[Dataset entries]
'''

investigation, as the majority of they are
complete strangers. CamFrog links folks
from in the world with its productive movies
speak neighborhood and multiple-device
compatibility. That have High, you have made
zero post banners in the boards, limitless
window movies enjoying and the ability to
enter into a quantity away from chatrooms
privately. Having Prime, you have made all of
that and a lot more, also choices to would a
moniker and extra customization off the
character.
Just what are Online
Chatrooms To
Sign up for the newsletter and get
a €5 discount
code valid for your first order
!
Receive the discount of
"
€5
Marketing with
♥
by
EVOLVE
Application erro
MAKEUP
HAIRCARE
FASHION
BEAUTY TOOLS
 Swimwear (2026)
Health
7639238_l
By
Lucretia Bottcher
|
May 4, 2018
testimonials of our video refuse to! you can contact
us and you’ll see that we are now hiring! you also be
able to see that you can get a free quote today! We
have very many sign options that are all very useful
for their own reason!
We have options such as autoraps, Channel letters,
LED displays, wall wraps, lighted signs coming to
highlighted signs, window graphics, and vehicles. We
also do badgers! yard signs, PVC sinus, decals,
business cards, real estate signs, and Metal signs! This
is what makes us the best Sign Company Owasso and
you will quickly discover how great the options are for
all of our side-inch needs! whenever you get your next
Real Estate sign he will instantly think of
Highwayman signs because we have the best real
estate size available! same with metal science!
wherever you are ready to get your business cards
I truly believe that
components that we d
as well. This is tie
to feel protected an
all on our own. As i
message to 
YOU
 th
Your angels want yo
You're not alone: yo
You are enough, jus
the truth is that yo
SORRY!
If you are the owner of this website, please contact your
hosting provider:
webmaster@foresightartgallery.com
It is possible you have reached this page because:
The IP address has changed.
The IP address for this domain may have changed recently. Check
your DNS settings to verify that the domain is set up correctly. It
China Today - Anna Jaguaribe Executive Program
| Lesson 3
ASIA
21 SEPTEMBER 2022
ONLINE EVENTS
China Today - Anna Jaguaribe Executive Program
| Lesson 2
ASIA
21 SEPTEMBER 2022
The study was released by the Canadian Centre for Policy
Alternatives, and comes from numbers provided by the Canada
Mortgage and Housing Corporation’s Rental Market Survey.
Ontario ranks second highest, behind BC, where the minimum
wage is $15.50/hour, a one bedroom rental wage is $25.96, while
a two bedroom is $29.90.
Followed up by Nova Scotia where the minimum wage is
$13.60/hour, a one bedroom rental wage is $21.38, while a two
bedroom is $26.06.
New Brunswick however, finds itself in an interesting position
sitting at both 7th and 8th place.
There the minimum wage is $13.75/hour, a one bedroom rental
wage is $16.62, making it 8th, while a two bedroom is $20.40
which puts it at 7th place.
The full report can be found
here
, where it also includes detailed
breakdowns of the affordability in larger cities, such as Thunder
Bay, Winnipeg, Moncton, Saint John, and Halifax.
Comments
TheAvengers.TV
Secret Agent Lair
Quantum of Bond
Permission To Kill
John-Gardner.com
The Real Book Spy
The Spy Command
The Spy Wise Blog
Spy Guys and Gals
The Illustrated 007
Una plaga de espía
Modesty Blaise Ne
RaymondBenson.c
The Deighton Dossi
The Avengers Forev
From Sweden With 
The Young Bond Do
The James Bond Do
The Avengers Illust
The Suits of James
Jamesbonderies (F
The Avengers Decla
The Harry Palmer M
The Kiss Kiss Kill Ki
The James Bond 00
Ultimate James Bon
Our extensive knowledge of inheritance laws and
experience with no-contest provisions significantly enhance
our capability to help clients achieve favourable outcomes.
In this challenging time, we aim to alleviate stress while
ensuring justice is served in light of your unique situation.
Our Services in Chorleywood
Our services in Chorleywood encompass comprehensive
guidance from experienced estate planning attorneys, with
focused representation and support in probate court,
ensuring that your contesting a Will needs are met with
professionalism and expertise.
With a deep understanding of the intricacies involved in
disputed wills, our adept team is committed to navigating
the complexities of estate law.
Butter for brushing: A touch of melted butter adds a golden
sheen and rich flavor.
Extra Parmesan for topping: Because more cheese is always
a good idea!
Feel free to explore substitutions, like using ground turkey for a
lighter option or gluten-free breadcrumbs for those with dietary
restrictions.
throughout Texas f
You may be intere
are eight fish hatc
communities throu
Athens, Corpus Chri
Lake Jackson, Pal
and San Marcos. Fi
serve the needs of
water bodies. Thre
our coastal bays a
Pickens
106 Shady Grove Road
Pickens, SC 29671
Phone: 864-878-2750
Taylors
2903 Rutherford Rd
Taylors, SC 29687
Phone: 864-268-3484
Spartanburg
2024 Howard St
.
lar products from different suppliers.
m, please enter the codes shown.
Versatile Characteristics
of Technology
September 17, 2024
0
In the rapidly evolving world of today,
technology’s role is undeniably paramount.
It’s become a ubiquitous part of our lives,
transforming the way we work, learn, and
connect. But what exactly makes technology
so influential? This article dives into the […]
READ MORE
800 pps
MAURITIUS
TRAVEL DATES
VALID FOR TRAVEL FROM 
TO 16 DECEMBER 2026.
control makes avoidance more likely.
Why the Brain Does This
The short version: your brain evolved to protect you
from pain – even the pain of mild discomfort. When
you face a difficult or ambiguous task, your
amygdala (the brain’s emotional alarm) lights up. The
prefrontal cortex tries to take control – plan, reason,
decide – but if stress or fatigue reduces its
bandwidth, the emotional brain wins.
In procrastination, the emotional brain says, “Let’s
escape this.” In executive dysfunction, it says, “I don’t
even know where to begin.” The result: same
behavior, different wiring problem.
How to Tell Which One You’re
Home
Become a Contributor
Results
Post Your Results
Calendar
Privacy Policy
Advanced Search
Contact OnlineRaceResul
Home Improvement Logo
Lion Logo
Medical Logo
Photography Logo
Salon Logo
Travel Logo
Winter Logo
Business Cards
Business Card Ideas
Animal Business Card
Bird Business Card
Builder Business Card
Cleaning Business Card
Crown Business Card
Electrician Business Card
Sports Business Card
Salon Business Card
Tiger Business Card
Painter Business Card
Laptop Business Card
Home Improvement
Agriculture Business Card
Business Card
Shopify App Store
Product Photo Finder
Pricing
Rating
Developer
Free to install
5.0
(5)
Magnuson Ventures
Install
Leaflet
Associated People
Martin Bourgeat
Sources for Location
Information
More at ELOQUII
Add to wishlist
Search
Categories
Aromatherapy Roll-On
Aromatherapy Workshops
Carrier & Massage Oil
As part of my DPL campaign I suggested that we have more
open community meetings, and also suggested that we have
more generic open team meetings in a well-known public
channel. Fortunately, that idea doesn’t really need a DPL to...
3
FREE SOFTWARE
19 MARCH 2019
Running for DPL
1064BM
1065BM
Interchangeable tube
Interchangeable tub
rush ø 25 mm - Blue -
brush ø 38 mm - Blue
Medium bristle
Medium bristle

'''

=== What the exercise asks ===
Count every line of the data above that includes the word "options", then state the total and nothing more.

=== Written reply ===
3